> **Description of the task**:
Looking at the listing below, give the number of lines in which the string "expression" appears, and add nothing else.

> **Exercise inputs**:
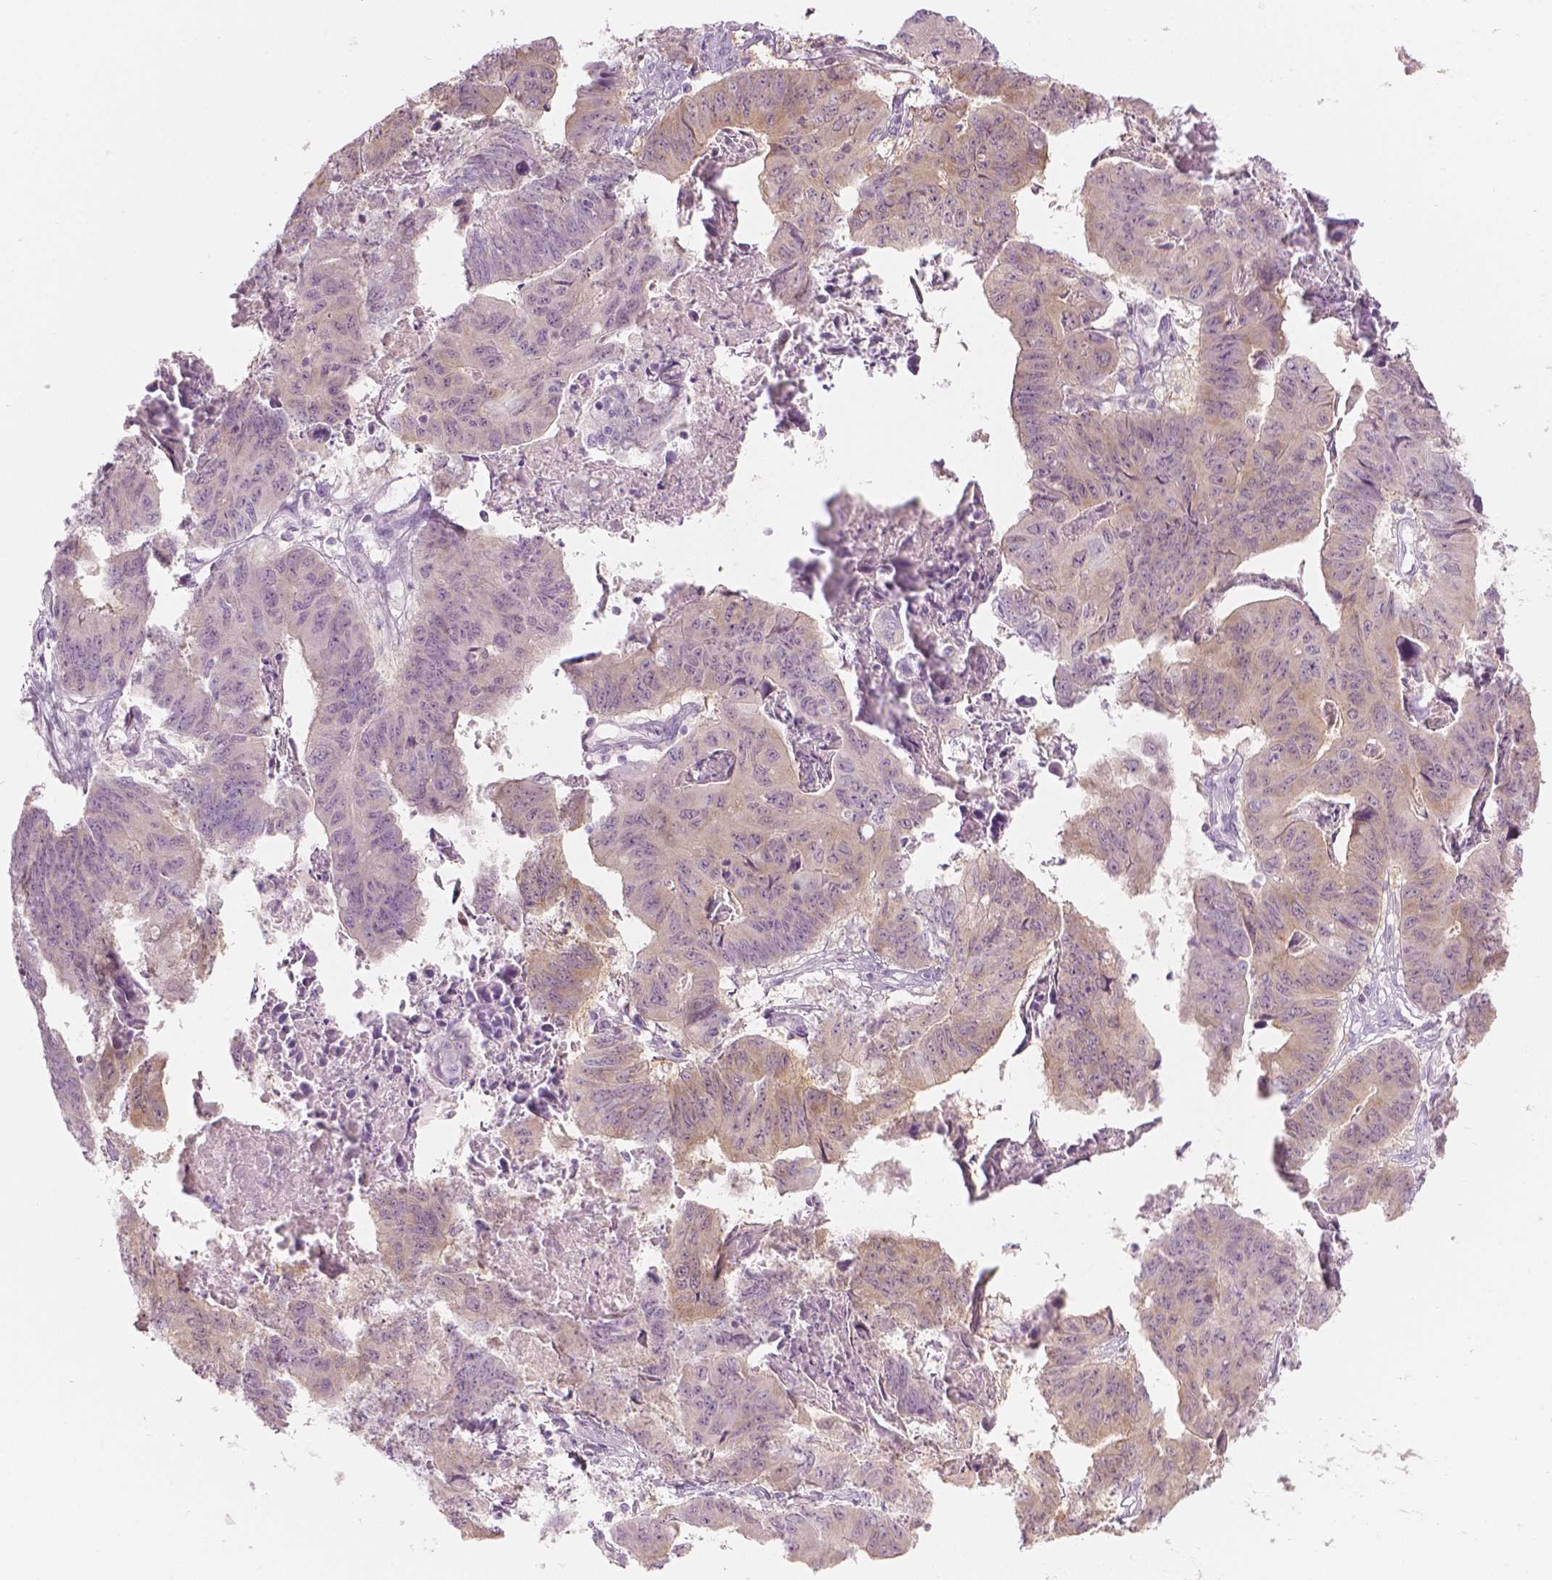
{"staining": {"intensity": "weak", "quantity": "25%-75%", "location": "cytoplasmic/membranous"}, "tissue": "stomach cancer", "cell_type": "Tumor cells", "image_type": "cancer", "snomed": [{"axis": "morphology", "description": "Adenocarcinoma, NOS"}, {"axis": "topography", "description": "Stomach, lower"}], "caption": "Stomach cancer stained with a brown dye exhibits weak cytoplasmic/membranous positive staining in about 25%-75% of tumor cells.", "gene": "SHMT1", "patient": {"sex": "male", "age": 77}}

==

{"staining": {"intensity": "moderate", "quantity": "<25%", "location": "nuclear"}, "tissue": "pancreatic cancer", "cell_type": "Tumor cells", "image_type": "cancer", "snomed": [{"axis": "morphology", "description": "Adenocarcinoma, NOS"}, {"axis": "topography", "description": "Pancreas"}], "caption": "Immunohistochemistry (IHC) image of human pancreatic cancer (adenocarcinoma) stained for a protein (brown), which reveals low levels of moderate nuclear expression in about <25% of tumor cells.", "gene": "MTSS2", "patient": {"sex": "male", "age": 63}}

---

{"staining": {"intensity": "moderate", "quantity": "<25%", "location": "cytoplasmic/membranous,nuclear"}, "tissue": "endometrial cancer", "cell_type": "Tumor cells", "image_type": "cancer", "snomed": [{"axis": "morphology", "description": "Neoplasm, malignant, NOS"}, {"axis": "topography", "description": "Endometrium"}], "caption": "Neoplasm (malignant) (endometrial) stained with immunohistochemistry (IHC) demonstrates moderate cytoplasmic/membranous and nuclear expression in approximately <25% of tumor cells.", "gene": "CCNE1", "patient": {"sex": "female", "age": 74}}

> **Result below**:
2